En 2026, la recherche en ligne ne ressemble plus à celle que l’on connaissait. Ce depuis l’IA. Aux États-Unis par exemple, près de 30 % des utilisateurs y ont eu recours quotidiennement en août 2025. Ce, contre 14 % seulement six mois plus tôt.
Ce bond est en partie dû à Google. Car le géant privilégie les réponses directes générées par l’IA. Il réduit le besoin de cliquer sur plusieurs pages car les internautes se fient directement aux résumés pour prendre des décisions rapides.
Ce qui est bien dommage pour les marques. Parce que si elles n’apparaissent pas dans ces réponses, elles sont pratiquement invisibles.
Le marketing traditionnel est bouleversé
En effet. Les spécialistes disposent de moins de temps pour se distinguer et doivent adapter leurs méthodes. Les règles d’optimisation génératives pour moteurs de recherche (GEO) deviennent essentielles. Et la recherche cesse d’être une simple étape technique pour devenir une fonction marketing intégrée.
Comme l’explique Rita Steinberg de FUSE Create, l’inclusion contextuelle dans les réponses générées par l’IA est désormais d’une importance capitale. Ce plus que la position dans les classements classiques.
Pour ce faire, il faut mettre l’accent sur la qualité et la cohérence des contenus. Cela augmente les chances d’être recommandé par l’IA. D’ailleurs, Francisco Vigo de geoSurge avertit aussi. Les contenus fragmentés ou superficiels fragilisent la compréhension par les modèles.

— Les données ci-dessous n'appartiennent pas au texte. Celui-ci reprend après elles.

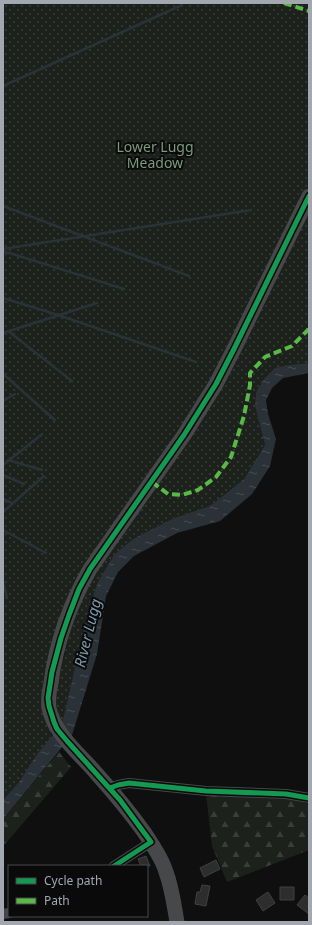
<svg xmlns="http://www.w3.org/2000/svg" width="312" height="925" viewBox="0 0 312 925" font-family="'Noto Sans',sans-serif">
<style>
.grass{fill:url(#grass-dots)}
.forest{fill:url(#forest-firs)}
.water{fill:url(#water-ripples)}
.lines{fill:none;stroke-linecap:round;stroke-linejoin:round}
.stream{stroke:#2b3237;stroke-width:2.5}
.building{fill:#2d2d2e;stroke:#3f4043}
.minor{stroke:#444649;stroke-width:10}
.highway{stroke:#474849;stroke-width:15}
.quiet{stroke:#58b947;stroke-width:4;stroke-dasharray:8 4;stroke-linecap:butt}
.cycleway-casing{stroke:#0a0a0b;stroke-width:8}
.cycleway{stroke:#139951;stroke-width:5}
.labels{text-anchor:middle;stroke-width:4;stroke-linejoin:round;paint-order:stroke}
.park-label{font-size:14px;fill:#7c997a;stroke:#0a0a0b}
.water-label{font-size:15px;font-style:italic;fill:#7c97a8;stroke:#0a0a0b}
</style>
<defs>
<pattern id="grass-dots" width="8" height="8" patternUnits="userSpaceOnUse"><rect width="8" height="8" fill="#1c211c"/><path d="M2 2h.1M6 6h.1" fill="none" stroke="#3a3e3a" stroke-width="1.8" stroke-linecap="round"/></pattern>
<pattern id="forest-firs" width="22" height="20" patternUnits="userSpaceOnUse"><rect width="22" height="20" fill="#1c211c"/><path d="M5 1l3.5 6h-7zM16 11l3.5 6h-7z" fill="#3a3e3a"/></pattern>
<pattern id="water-ripples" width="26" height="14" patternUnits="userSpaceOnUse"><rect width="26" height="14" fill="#2b3237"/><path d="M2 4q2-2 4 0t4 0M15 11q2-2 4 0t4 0" fill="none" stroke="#474d51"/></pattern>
</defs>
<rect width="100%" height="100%" fill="#0f0f10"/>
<path class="grass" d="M 3,3 L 309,3 L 309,184 L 271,264 L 199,403 L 89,565 L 43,703 L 52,736 L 37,754 L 19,782 L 3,800 Z
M 309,212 L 309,363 L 289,365 L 264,379 L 256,392 L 255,406 L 265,445 L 244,479 L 210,506 L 174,518 L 133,539 L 98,582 L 89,607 L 62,724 L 59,717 L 55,699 L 59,678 L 69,634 L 87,585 L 156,486 Z"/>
<path class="forest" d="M 59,752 L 71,767 L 6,843 L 3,845 L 3,819 Z
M 206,794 L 290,799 L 309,804 L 309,850 L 227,882 L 212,846 Z"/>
<path class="water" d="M 309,363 L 309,373 L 283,378 L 272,388 L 266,400 L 268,414 L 276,439 L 270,466 L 252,494 L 220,521 L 177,533 L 134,556 L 118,572 L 106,596 L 97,654 L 72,735 L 3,819 L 3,800 L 19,782 L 37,754 L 62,724 L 89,607 L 98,582 L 114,555 L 133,539 L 174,518 L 210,506 L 244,479 L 265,445 L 255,406 L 256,392 L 264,379 L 275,368 L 289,365 Z"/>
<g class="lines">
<path class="stream" d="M 3,86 L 182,5
M 3,206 L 189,276
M 3,249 L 251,210
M 3,251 L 124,289
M 3,298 L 58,315 L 196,362
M 8,331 L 72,381
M 3,333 L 97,303
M 3,374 L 55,420
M 3,401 L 15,394
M 8,460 L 42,470
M 3,465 L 41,435
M 3,475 L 24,484
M 3,499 L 12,503
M 3,512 L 44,476
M 3,530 L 46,553
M 3,581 L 7,598"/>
</g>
<path class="building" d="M 146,856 L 150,866 L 141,866 L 138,859 Z
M 216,860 L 220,869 L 204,877 L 200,868 Z
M 202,885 L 210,886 L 206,906 L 195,904 L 197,892 L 200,892 Z
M 280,887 L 294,887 L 294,900 L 280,900 Z
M 268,892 L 275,903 L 263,911 L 256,900 Z
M 305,895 L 309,898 L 309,914 L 297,905 Z"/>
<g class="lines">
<path class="minor" d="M 110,788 L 118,785 L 129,783 L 206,791 L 286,794 L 309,798
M 114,866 L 151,842
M 3,914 L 9,913"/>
<path class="highway" d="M 177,922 C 174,905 172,888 166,872 C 162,858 152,844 144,832 C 129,811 113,792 96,773 C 79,753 55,735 49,708 C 48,700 49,691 51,683 C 56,644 70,604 90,569 L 184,435 L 216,384 L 234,349 L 309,196"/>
<path class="quiet" d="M 284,3 L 309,11
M 152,482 L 168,494 L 182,495 L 198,490 L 216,477 L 231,457 L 244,416 L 250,385 L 250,373 L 265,357 L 292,346 L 308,330 L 309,327"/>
<defs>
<path id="cycleway" d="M 110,788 L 118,785 L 129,783 L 206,791 L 286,794 L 309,798
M 114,866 L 151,842 L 120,800 L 67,741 L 57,729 L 54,722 L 49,706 L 48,698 L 52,672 L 61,638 L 69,615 L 79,589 L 90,569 L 184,435 L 216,384 L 234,349 L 309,196"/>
</defs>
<use href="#cycleway" class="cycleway-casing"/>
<use href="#cycleway" class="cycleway"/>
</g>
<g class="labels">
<g class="park-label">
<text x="155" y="152">Lower Lugg<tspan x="155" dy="16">Meadow</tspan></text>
</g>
<g class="water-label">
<text transform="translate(88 633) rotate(-76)" y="5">River Lugg</text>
</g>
</g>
<rect width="312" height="925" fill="none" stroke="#a2a7b0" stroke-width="8"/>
<rect x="8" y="865" width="140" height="52" fill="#0a0a0b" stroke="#47494d"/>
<rect x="16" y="878" width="20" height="6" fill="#139951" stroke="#47494d"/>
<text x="44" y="885" font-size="12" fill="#a2a7b0">Cycle path</text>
<rect x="16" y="898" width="20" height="6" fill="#58b947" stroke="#47494d"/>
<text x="44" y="905" font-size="12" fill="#a2a7b0">Path</text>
</svg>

Cela pourrait entraîner des variations soudaines de visibilité que les marketeurs interprètent parfois comme des hallucinations. Les marques doivent donc créer des contenus différenciés et faciles à assimiler. Il en va de leur réputation.
Des parcours d’achat plus rapides, des stratégies plus complexes
Parallèlement, la patience des consommateurs diminue. Selon Seer Interactive, le taux de clics sur les résultats Google a baissé, qu’il s’agisse de liens payants ou organiques. Les internautes attendent une recherche efficace et rapide, et l’IA leur permet de passer de la découverte à l’achat en quelques heures seulement.
Cette simplification du parcours rend en réalité le travail des spécialistes marketing plus complexe. Car il faut s’adapter à un public exigeant et pressé. Il faut cependant noter que l’écosystème des recherches se diversifie.
Mark Himmelsbach de RYA, lui, observe que Google reste l’outil de choix lorsque l’on sait ce que l’on cherche.ChatGPT, de son côté, est prisé pour explorer et réfléchir. En 2026, en revanche, cet écart va se creuser, obligeant les marques à concevoir des stratégies adaptées à différents types de recherche.
Le marketing ne peut plus se limiter aux mots-clés. GEO favorise la stratégie de contenu et l’intégration dans différents points d’entrée. Texte, visuel, conversationnel ou vocal.
Julie Towns de Pinterest précise ainsi que les spécialistes doivent choisir leurs partenaires selon les décisions des utilisateurs et exploiter toutes les possibilités d’expérimentation. La qualité humaine du contenu reste indispensable, comme dit précédemment.
Don Jeter de Torq souligne aussi que les avis, l’engagement communautaire, les influenceurs et la couverture médiatique positive constituent des signaux cruciaux. Ce, pour prouver la crédibilité et la confiance d’une marque, tant pour les consommateurs que pour les modèles d’IA.